SOURCE DATA START

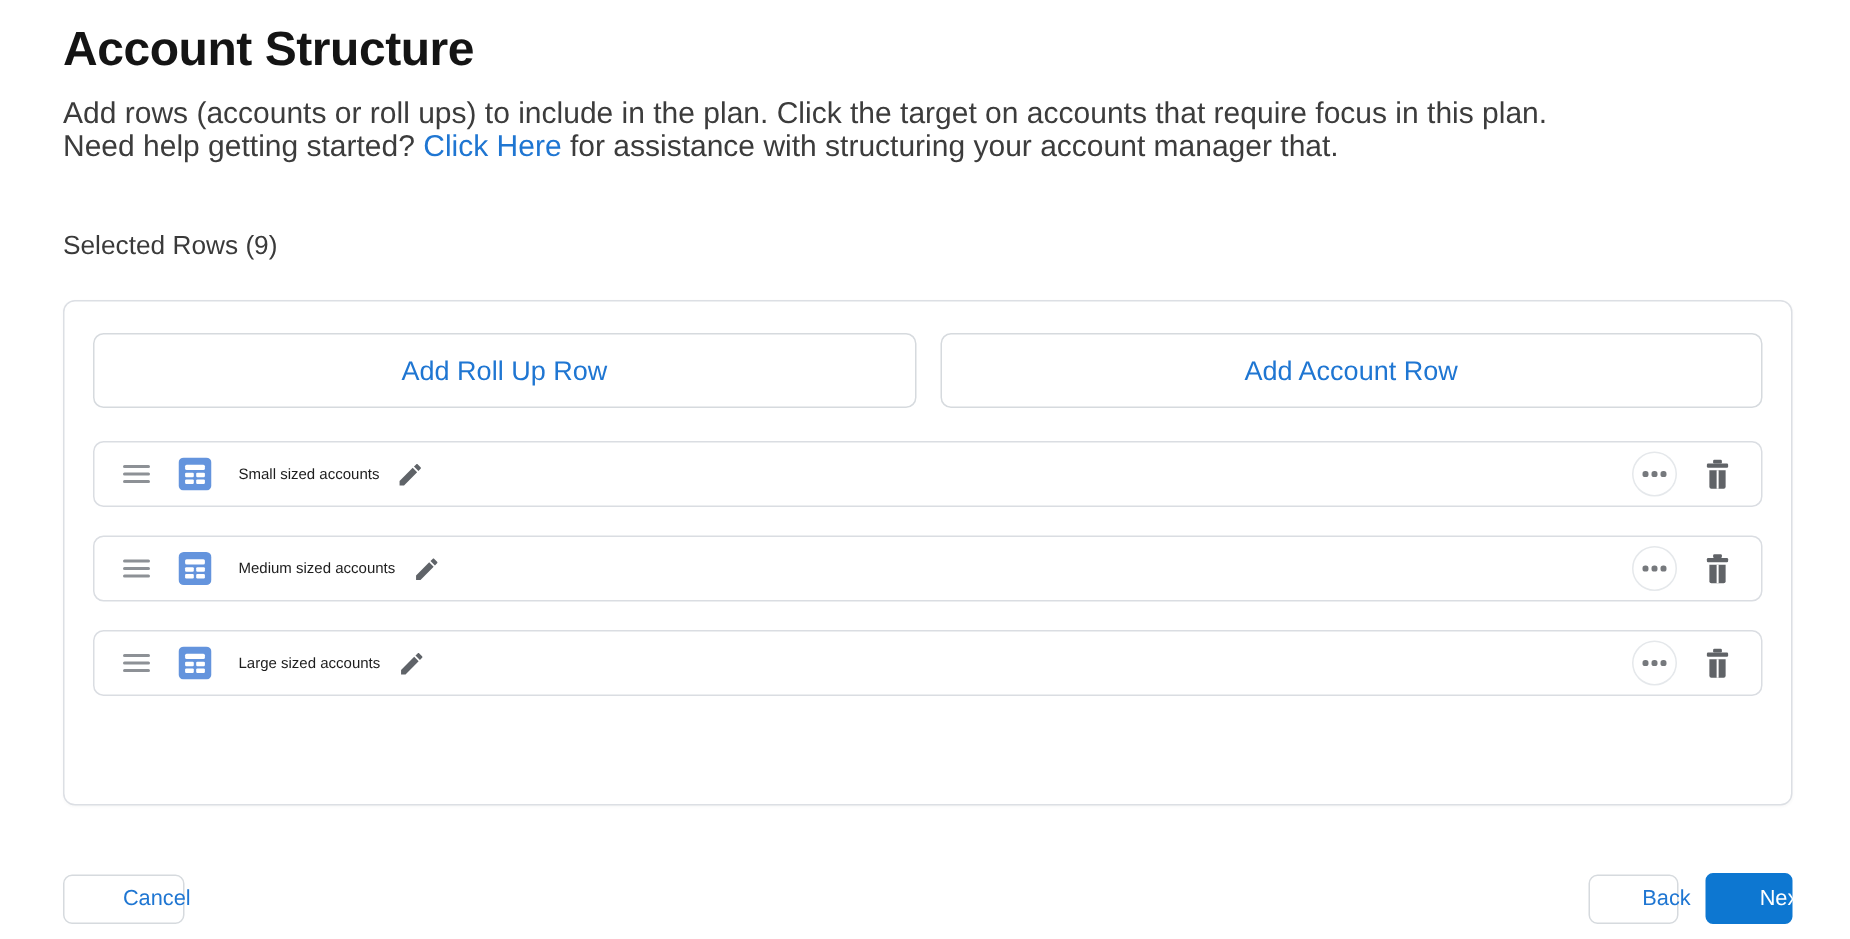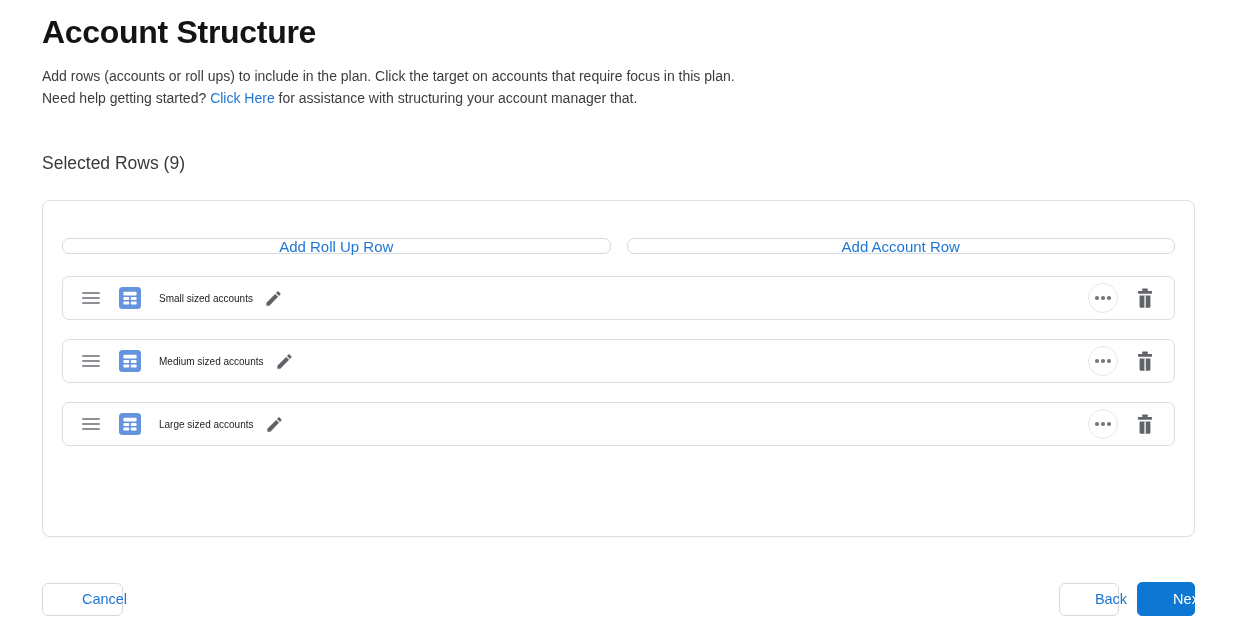--- a/index.html
+++ b/index.html
@@ -8,40 +8,40 @@
     width:1233px; height:626px; overflow:hidden;
     font-family:"Liberation Sans","DejaVu Sans",sans-serif;
     color:#303030;
   }
   .page { padding:14px 38px 0 42px; }
 
   h1.title {
     font-size:32px; font-weight:700; color:#141414;
     letter-spacing:-0.3px; margin-bottom:14px;
   }
-  .intro { font-size:14px; line-height:22px; color:#3c3c3c; }
+  .intro { font-size:20px; line-height:22px; color:#3c3c3c; }
   .intro .link { color:var(--link-blue,#1f76d2); cursor:pointer; text-decoration:none; }
 
   .section-heading {
     margin-top:44px; font-size:17.5px; color:#3a3a3a; font-weight:400;
   }
 
   .panel {
     margin-top:26px; width:1153px; min-height:337px;
     border:1px solid var(--border-gray,#dcdfe4); border-radius:8px;
     background:#fff; padding:21px 19px; box-shadow:0 1px 2px rgba(0,0,0,.03);
   }
 
   .add-row-bar { display:flex; gap:16px; }
   .add-btn {
-    flex:1; height:16px; background:#fff;
+    flex:1; height:50px; background:#fff;
     border:1px solid #d6dade; border-radius:7px;
-    color:var(--link-blue,#1f76d2); font-size:15px;
+    color:var(--link-blue,#1f76d2); font-size:18px;
     font-family:inherit; cursor:pointer;
-    display:flex; align-items:center; justify-content:center;margin-top:16px;
+    display:flex; align-items:center; justify-content:center;
   }
 
   .rows { margin-top:22px; display:flex; flex-direction:column; gap:19px; }
   .account-row {
     height:44px; border:1px solid #dadde2; border-radius:7px;
     display:flex; align-items:center; padding:0 14px 0 19px; background:#fff;
   }
   .drag-handle { width:18px; display:flex; flex-direction:column; gap:3px; cursor:grab; }
   .drag-handle span { display:block; height:2px; background:#8d9196; border-radius:1px; }
   .type-icon { margin-left:19px; display:flex; }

SOURCE DATA END

Restate the material word for word, minus pictures.

**SOLVED EXERCISE**:
--- a/index.html
+++ b/index.html
@@ -8,40 +8,40 @@
     width:1233px; height:626px; overflow:hidden;
     font-family:"Liberation Sans","DejaVu Sans",sans-serif;
     color:#303030;
   }
   .page { padding:14px 38px 0 42px; }
 
   h1.title {
     font-size:32px; font-weight:700; color:#141414;
     letter-spacing:-0.3px; margin-bottom:14px;
   }
-  .intro { font-size:14px; line-height:22px; color:#3c3c3c; }
+  .intro { font-size:20px; line-height:22px; color:#3c3c3c; }
   .intro .link { color:var(--link-blue,#1f76d2); cursor:pointer; text-decoration:none; }
 
   .section-heading {
     margin-top:44px; font-size:17.5px; color:#3a3a3a; font-weight:400;
   }
 
   .panel {
     margin-top:26px; width:1153px; min-height:337px;
     border:1px solid var(--border-gray,#dcdfe4); border-radius:8px;
     background:#fff; padding:21px 19px; box-shadow:0 1px 2px rgba(0,0,0,.03);
   }
 
   .add-row-bar { display:flex; gap:16px; }
   .add-btn {
-    flex:1; height:16px; background:#fff;
+    flex:1; height:50px; background:#fff;
     border:1px solid #d6dade; border-radius:7px;
-    color:var(--link-blue,#1f76d2); font-size:15px;
+    color:var(--link-blue,#1f76d2); font-size:18px;
     font-family:inherit; cursor:pointer;
-    display:flex; align-items:center; justify-content:center;margin-top:16px;
+    display:flex; align-items:center; justify-content:center;
   }
 
   .rows { margin-top:22px; display:flex; flex-direction:column; gap:19px; }
   .account-row {
     height:44px; border:1px solid #dadde2; border-radius:7px;
     display:flex; align-items:center; padding:0 14px 0 19px; background:#fff;
   }
   .drag-handle { width:18px; display:flex; flex-direction:column; gap:3px; cursor:grab; }
   .drag-handle span { display:block; height:2px; background:#8d9196; border-radius:1px; }
   .type-icon { margin-left:19px; display:flex; }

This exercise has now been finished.